Depuis des mois l’on assiste à une opération de charme (un forcing ?) de l’Algérie en direction du Niger, pays membre de l’AES. Dans sa tentative de rapprochement avec Niamey, pour son intérêt propre, Alger multiplie les promesses de réalisations de projets et l’octroi de dons alimentaires.
Dans ces pays du Sahel confrontés à la crise sécuritaire et ses problèmes corolaires, l’édification d’une Confédération d’Etats semble déranger les autorités algériennes, soudainement prises de panique pour stimuler une relation détendue avec Niamey. Ce que les autorités de ce pays frère et ami voient d’un mauvais œil vu le précédent fâcheux qui a délié les liens entre l’Algérie et le Mali. Si pour les autorités algériennes Niamey est plus accessible que Bamako et Ouaga à cause du froid intervenu dans leurs relations suite aux attaques terroristes perpétrées sur leur territoire en provenance d’Algérie, cela n’occulte pas de se poser des questions légitimes quant aux intentions algériennes. Des interrogations qui subsistent au moment où, par ailleurs, l’Algérie offre couvert et gîte aux terroristes qui déstabilisent les pays de l’AES. Et au même moment où, entre Alger et Bamako, le torchon brûle à cause justement du soutien matériel et financier de ce pays (Algérie) à des groupes terroristes.

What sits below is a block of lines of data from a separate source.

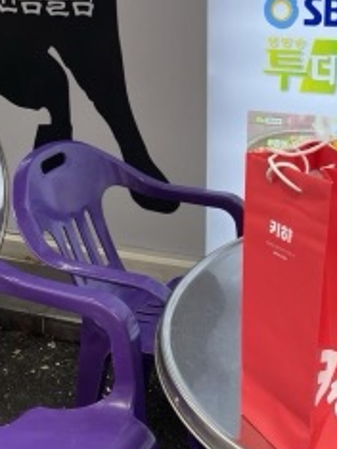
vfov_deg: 37.0
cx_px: 272
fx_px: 663
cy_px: 138
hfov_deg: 27.9
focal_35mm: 51
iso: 32
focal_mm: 5.1
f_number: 1.6
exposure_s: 1/198
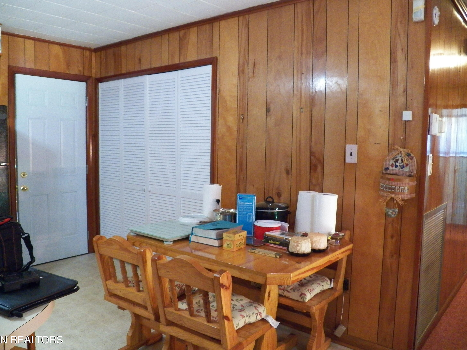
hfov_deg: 61.7
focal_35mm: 29
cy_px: 175
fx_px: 391
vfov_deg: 48.2
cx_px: 228
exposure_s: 1/30
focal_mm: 4.9
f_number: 2.8
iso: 800
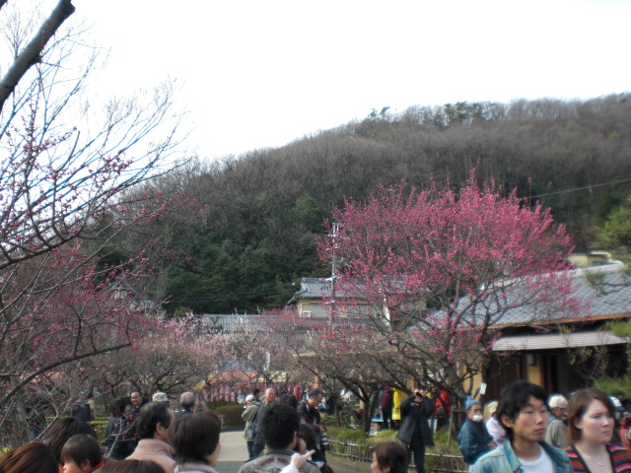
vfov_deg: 37.7
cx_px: 316
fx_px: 693
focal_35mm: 38
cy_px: 236
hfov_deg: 49.0
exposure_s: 1/320
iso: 64
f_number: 3.1
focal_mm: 6.3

Un tel rapprochement confirme qu’un État n’a pas d’amis mais que des intérêts. Mais ce que l’Algérie oublie ou fait semblant d’ignorer, pendant que les Fama continuent leurs opérations de destruction des nids et fiefs de terroristes en territoire malien, c’est que les actions des terroristes se poursuivent également entre les territoires nigériens et Burkinabé. L’Algérie ne peut ignorer cela et dire vouloir réchauffer ses relations avec Niamey. Sur ce plan, il est donc légitime de se poser des interrogations, notamment en raison des implications géopolitiques et économiques.
D’abord les deux pays collaborent sur des projets majeurs, comme le gazoduc transsaharien (TSGP), qui vise à transporter le gaz nigérian vers l’Europe via le Niger et l’Algérie. Ce projet stratégique pour Alger pourrait renforcer leur autonomie énergétique et leur position sur le marché mondial. Niamey y gagne-t-il ? Au plan de la Coopération multisectorielle ensuite. L’Algérie et le Niger travaillent également dans les domaines minier, pétrolier et des infrastructures. Par exemple, des entreprises algériennes mènent des prospections pétrolières au Niger, et des projets d’électrification sont en cour. En dépit de ces bons points, des tensions régionales empêcheraient ce rapprochement avec des répercussions sur les relations avec d’autres pays de la région, comme le Mali, à cause des tensions diplomatiques existant entre Bamako et Alger. Pour dire que déjà, l’Algérie a son compte plein en termes de divergences pour chercher encore à louvoyer avec une nouvelle fable.
Certains craignent que cela ne donne lieu à des fissures au sein de l’Alliance des États Sahéliens (AES) en jetant le doute dans notre entité commune. Dans ce contexte économique et politique de pays en transition, le Niger, le Mali et le Burkina Faso n’ont pas droit à l’erreur dans le choix de leur partenariat stratégique. Des partenariats qui en disent long sur les défis contemporains à cerner et les opportunités à saisir. Une bonne dose de patriotisme confédérale serait indiquée pour administrer à l’État algérien le respect de la souveraineté de ses voisins et non les prendre pour des États vassaux comme popularisé dans l’imaginaire des algériens.
Un ralentissement dans cette frénésie algérienne ne serait pas discourtois pour autant, vu la nécessité pour chacun des États membres de la Confédération AES de diversifier ses relations et ses revenus, notamment après les sanctions internationales et les crises économiques récentes.